無法な「派遣切り」にあい、仕事を探し続けても見つからず、日々の食事にも困って申請した生活保護を却下したのは不当だとして、大阪府岸和田市に住む夫婦が同市に却下取り消しを求めた訴訟の判決が31日、大阪地裁でありました。
田中健治裁判長は、市の却下処分は生活保護法4条1項の稼働能力活用要件の「解釈を誤り違法」とし、処分の取り消しと慰謝料など68万3709円の支払いを命じました。
原告の男性(41)と妻(48)は申請を5度も門前払いされました。判決は、「稼働能力活用」の要件について、能力の有無だけでなく、年齢や健康状態、生活歴、学歴などを勘案し、困窮程度についても考慮すべきだと指摘。「就労の場所」についても、申し込みさえすれば原則として就労できる状態か否かを具体的に判断し、抽象的な有効求人倍率のみで判断すべきでないとしました。

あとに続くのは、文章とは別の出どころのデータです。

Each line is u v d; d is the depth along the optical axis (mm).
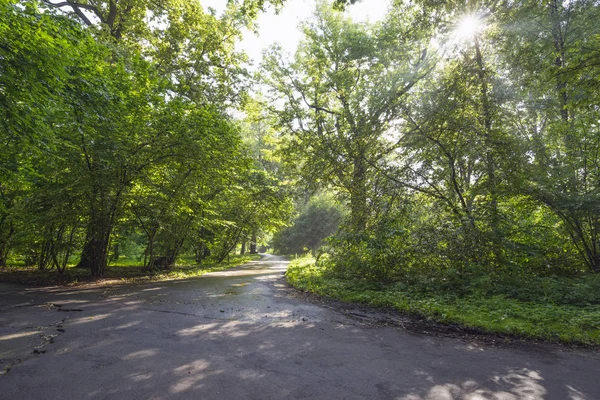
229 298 9750
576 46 10039
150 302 8867
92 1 19125
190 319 7098
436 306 7930
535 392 3873
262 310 8195
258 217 27172
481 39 13258
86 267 18766
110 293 10266
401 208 12289
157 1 18375
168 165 15062
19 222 13336
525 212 12414
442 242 10773
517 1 12945
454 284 9898
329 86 22531
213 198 21484
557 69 9914
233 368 4414
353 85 22703
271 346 5375
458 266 10477
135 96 12969
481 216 10938
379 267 11734
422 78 17750
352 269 12508
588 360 4980
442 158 12109
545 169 11820
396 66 21484
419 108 12266
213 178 16250
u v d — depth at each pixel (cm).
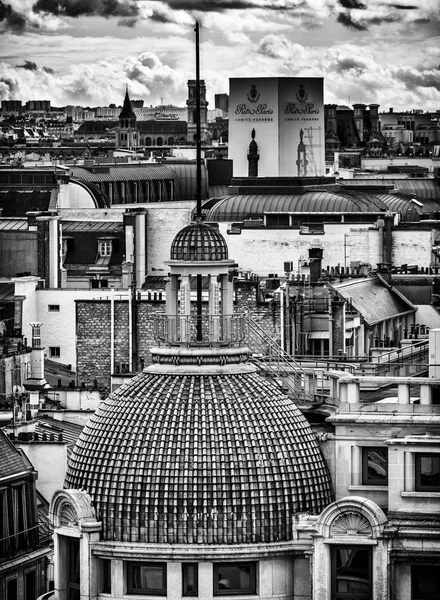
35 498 16038
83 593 12950
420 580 12850
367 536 12775
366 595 12800
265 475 13000
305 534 12900
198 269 13588
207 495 12912
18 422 17750
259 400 13212
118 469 13050
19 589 15712
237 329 13538
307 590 12912
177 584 12875
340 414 13400
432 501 13038
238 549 12850
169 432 13062
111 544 12925
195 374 13325
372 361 16738
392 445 13075
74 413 19125
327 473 13262
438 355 13938
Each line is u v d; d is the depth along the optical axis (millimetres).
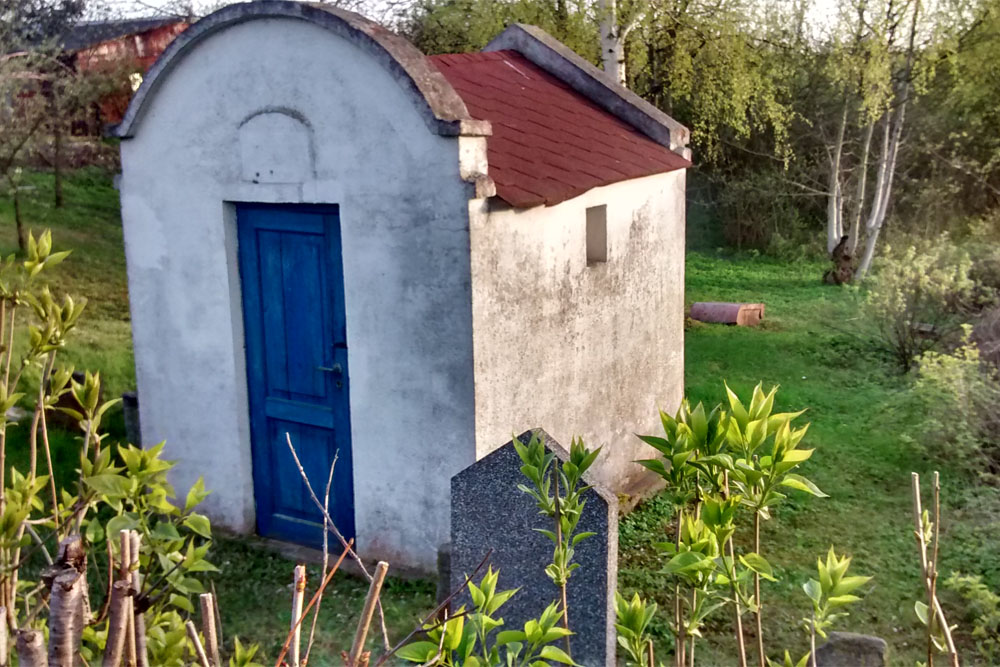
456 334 6070
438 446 6277
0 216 17516
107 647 2195
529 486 4312
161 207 7070
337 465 6840
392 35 6117
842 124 19516
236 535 7223
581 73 9266
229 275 6883
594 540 4145
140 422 7578
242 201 6723
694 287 18734
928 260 12305
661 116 8898
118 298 14977
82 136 21453
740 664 2627
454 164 5852
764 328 14812
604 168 7395
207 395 7172
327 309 6641
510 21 15789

尾藤廣喜弁護士は「当事者の年齢や健康状態、困窮の度合いなど具体的状況を分析し、判断すべきとしている点で一歩踏み込んだ判決になっている」と評価。安倍政権が臨時国会に提出した生活保護改悪関連2法案にも、「真っ向から対立する判決」で、「生活保護を申請する意思があるのに他方に流し込むという“沖合作戦”を否定している点でも大きい」といいます。
勝利判決後の記者会見で、男性は「判決を踏まえ、私たちのような人が窓口で追い返されることなく生活保護を活用して自立していけるようにしてほしい」と話しました。